Please return only the lines from the one with "SOLO/DUO/TRIO" through the final line of the data, unchanged, with pictures omitted.

Material for this exercise START

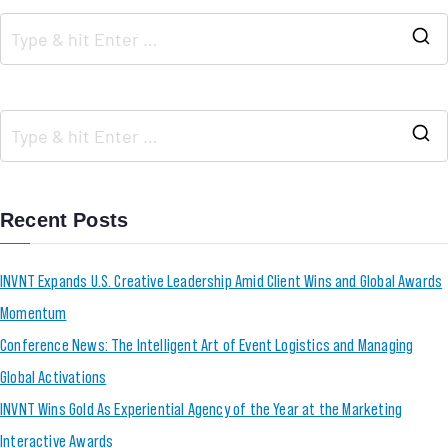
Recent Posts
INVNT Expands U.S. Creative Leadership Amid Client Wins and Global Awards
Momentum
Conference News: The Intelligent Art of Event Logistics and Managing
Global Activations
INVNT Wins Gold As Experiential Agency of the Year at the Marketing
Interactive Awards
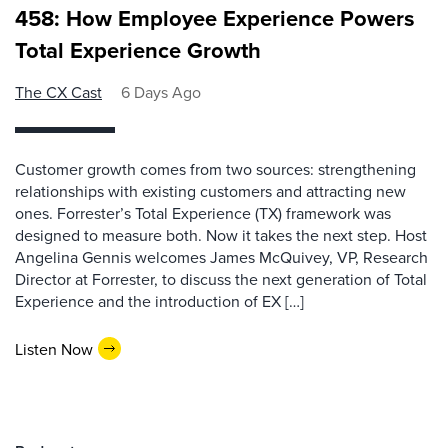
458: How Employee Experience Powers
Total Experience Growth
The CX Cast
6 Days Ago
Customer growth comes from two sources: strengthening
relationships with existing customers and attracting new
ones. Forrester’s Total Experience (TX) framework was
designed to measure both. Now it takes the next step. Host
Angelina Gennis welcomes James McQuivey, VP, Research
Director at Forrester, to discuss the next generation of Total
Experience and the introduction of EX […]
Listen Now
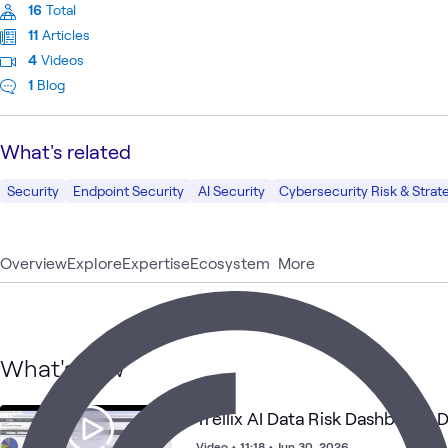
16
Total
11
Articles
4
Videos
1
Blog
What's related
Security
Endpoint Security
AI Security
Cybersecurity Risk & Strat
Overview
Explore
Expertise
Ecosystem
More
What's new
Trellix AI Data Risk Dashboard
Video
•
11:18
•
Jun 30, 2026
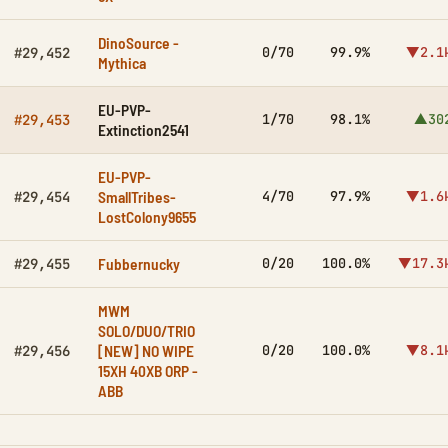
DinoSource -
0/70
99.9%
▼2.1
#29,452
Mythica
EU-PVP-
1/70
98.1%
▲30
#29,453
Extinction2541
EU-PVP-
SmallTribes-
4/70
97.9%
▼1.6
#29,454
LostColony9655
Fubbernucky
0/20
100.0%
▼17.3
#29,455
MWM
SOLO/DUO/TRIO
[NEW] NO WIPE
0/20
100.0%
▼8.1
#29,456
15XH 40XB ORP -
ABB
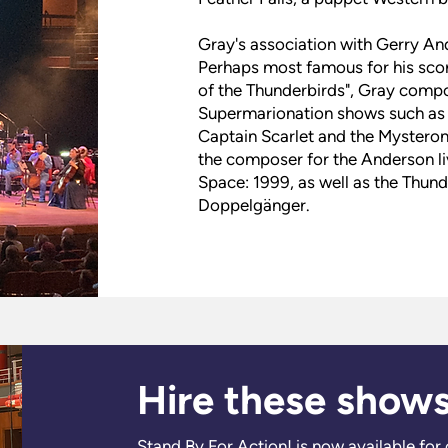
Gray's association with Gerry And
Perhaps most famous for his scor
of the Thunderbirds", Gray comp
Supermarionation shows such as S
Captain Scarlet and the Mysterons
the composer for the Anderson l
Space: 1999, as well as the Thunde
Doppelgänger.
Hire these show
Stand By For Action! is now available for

Material for this exercise END

* **Task result**:
SOLO/DUO/TRIO
[NEW] NO WIPE
0/20
100.0%
▼8.1
#29,456
15XH 40XB ORP -
ABB
Gray's association with Gerry And
Perhaps most famous for his scor
of the Thunderbirds", Gray comp
Supermarionation shows such as S
Captain Scarlet and the Mysterons
the composer for the Anderson l
Space: 1999, as well as the Thunde
Doppelgänger.
Hire these show
Stand By For Action! is now available for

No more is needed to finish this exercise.